Having flounced out of the extremely advantageous £85 billion, EU’s Horizon Europe and Copernicus research programmes in the erroneous belief Britain’s researchers did not need Europe the government has meekly accepted that it does, demonstrating once again that an isolated Britain does not hold all the cards. The sad fact is that UK researchers who were the greatest beneficiaries of the programmes will now struggle to regain that position. Many researchers have departed these shores to continue their work in Europe and the government’s humiliation is compounded by its urging of companies, particularly smaller companies, to tap into the programmes to get value for the near €2.6bn it is paying annually to reconnect.
The government targeting smaller companies is ironic. A recent survey showed that businesses have been particularly damaged by the stark increase in the complexity and cost of trading with the EU since Brexit, spending an average of nearly £100,000 navigating the post-Brexit customs border over the past three years. And all this before the more complex measures now coming into effect. Particularly hard hit has been smaller companies where some 80 per cent reported that their sales into the EU had fallen or become more complicated as a result of bureaucratic barriers, including tariffs and regulatory compliance obligations, that were erected by the lamentable Johnson-Frost deal. This continuing damage of Brexit is many miles from the trade boom promised by the leaders of the Leave campaign.
The sunny uplands so stupidly and heartlessly promised by prominent Brexiters once the UK was no longer bound by EU rules and regulations have not, and never will emerge. Rather, the UK has entered a long winter and in their bones everyone, even the government members who owe their sinecures to the Brexit lies, know this.
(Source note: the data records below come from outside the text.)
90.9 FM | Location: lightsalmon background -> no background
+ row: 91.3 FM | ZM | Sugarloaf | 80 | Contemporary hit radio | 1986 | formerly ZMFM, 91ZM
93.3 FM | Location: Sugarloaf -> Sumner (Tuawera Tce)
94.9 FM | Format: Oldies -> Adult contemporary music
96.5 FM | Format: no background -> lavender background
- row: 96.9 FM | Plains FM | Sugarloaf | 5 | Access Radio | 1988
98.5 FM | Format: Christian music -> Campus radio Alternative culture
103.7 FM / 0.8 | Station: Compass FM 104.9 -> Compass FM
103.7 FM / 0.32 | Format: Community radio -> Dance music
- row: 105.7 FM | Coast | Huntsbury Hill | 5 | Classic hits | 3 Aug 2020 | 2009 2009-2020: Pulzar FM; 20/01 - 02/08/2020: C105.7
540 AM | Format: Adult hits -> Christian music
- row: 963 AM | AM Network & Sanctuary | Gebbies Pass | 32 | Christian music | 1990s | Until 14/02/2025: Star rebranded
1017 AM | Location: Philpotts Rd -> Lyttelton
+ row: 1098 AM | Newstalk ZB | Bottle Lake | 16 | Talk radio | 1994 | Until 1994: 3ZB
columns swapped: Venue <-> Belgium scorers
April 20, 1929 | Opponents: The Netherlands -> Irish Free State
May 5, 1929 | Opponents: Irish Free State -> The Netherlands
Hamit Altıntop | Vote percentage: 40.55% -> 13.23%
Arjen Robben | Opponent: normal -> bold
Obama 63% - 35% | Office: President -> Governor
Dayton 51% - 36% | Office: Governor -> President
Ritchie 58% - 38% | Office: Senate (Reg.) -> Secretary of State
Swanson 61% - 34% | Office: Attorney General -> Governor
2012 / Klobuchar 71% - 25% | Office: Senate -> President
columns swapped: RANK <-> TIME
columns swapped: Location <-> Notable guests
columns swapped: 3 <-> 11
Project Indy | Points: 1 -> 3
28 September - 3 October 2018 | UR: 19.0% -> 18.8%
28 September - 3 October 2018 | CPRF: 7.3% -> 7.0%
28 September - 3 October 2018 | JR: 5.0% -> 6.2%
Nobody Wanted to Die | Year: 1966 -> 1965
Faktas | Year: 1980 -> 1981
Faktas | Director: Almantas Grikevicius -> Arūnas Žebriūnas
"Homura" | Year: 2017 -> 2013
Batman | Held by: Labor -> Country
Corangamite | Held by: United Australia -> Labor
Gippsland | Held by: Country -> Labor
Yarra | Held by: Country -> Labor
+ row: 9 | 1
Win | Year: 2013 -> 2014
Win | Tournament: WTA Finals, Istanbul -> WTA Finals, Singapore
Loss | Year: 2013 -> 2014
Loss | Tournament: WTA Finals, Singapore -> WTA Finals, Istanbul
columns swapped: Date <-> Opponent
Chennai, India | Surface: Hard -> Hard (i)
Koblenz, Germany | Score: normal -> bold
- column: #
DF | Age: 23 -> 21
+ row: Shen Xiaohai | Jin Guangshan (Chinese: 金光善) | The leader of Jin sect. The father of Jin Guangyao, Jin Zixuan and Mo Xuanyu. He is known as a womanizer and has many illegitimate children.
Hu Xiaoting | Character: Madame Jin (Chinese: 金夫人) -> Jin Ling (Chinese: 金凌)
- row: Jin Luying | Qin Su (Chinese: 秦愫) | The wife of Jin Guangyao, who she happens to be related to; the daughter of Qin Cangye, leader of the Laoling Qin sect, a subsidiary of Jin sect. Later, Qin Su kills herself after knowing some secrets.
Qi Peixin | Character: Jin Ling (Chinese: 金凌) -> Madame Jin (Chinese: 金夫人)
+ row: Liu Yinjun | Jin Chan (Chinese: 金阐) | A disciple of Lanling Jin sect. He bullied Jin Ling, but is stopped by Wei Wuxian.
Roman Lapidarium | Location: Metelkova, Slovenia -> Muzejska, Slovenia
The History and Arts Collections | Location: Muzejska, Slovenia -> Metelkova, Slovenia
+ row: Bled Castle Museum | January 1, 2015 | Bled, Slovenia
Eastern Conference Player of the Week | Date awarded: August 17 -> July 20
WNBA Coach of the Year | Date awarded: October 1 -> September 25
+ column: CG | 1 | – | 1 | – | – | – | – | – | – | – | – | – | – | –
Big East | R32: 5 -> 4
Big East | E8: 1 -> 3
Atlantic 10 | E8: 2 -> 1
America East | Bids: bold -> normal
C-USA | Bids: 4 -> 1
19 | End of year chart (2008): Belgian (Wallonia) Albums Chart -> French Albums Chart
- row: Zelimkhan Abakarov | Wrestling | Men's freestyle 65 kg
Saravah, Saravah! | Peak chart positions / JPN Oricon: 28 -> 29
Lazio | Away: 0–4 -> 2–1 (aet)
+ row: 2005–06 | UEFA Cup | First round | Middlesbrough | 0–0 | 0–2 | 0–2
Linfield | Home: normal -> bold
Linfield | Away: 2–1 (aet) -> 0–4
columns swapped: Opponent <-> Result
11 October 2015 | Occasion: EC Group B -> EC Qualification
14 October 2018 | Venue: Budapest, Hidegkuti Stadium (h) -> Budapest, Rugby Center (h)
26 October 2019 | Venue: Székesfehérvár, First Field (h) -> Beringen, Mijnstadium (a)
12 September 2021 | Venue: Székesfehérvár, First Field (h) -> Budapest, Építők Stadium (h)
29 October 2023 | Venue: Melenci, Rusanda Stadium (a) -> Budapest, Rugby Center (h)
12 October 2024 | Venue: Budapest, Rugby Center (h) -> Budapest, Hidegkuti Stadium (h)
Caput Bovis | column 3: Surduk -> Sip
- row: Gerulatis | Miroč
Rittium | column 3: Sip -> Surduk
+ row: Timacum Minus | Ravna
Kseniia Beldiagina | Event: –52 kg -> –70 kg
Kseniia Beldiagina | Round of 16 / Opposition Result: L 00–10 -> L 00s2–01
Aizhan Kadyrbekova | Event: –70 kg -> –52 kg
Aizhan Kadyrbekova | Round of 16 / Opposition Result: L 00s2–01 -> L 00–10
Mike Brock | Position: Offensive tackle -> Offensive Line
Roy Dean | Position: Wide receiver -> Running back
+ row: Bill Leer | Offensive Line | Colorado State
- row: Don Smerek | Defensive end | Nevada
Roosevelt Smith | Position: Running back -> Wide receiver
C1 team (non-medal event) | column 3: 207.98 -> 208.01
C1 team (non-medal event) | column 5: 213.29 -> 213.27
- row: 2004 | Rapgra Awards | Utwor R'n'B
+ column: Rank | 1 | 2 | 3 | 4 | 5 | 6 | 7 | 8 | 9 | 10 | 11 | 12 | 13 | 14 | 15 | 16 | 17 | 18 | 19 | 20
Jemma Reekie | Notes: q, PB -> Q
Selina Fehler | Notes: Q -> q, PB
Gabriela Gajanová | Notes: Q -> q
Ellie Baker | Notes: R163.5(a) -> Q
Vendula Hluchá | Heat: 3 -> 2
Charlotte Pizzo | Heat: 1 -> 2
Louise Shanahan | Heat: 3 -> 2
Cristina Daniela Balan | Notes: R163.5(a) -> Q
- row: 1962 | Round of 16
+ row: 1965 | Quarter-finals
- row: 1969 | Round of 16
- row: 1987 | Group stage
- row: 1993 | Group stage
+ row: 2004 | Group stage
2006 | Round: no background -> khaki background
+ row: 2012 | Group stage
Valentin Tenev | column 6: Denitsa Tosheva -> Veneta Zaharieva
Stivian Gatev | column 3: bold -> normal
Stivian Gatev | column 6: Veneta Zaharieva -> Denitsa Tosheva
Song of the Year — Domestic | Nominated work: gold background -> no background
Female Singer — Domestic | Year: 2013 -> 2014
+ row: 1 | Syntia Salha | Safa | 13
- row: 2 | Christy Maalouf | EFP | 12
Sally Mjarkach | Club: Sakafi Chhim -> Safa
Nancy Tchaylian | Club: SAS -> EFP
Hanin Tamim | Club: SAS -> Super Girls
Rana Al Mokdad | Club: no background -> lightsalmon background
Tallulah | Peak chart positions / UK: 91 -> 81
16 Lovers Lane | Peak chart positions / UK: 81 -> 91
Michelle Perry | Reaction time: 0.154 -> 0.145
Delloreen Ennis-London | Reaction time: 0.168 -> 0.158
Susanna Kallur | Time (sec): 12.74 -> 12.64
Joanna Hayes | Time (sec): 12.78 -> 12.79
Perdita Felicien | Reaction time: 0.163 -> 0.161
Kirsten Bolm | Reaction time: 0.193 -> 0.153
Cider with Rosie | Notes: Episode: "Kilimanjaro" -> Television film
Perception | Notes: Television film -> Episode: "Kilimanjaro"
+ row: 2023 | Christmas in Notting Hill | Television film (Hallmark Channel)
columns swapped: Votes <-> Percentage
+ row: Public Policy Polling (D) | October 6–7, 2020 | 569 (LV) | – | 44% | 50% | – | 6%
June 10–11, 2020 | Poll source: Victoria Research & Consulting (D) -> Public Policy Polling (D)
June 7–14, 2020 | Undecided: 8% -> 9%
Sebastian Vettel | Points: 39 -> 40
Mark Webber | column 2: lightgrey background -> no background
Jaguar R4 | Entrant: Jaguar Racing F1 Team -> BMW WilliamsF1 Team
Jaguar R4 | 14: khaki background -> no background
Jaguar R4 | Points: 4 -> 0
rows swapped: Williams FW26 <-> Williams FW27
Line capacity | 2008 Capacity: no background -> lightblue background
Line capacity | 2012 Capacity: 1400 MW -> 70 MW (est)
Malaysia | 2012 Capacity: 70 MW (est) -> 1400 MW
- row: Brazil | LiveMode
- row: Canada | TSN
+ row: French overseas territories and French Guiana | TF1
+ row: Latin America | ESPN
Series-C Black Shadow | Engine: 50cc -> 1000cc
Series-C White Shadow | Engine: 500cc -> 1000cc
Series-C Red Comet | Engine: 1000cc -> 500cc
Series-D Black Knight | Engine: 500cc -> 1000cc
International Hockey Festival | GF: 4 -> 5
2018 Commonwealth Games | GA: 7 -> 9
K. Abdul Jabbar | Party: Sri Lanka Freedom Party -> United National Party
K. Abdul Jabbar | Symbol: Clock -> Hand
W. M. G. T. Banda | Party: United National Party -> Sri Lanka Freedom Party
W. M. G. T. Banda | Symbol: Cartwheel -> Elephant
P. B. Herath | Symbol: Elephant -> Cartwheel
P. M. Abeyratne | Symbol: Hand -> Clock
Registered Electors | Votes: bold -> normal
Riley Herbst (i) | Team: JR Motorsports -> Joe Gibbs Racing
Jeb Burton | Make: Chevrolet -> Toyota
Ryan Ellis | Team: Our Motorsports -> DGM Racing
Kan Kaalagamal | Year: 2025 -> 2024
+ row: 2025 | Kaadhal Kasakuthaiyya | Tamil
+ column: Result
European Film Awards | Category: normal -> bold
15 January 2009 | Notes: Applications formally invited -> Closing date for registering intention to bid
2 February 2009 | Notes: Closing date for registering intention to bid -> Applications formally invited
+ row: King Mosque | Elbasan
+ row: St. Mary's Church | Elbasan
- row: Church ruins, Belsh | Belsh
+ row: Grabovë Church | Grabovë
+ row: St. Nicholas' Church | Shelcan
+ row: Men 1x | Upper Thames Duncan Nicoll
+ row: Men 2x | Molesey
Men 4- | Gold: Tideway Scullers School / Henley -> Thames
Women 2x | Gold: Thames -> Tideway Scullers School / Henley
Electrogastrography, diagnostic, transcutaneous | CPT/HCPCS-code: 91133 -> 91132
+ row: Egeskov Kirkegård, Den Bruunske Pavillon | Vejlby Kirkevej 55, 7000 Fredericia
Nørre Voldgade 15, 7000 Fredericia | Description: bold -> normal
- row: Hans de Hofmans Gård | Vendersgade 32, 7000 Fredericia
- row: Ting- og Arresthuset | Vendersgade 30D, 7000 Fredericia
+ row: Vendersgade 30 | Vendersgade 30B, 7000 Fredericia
Businesses are now mired in more, not less regulations without any offsetting economic gain. While in principle it remains the case that the UK can now resile from the many EU rules and regulations Brexiters despised, it has not done so. Faced with the consequential damage of carrying out their promise to eliminate thousands of pieces of legislation inherited from EU membership – most are the hall mark of an advanced society e.g., environmental protections – the government retreated. Similarly, its scurrilous claim that the UK might resign from solemn treaties entered into for the benefit of mankind, is being buried.
Prominent Brexiters fooled not only many voters but also themselves. They have only succeeded in making the country poorer while destroying the UK’s reputation for good sense, moderation, and decency. I doubt they recognise that by default they have confirmed that the challenges confronting the UK – high levels of immigration, inadequate infrastructure, low investment and productivity, and in particular huge regional and income inequalities – could not be blamed on EU membership. On the contrary, membership protected the country from the extreme follies of the charlatans that now populate government. Brexit soundbites have only served to demonstrate the dangers of populism – it never ends well. It is time for honest politicians to speak this truth.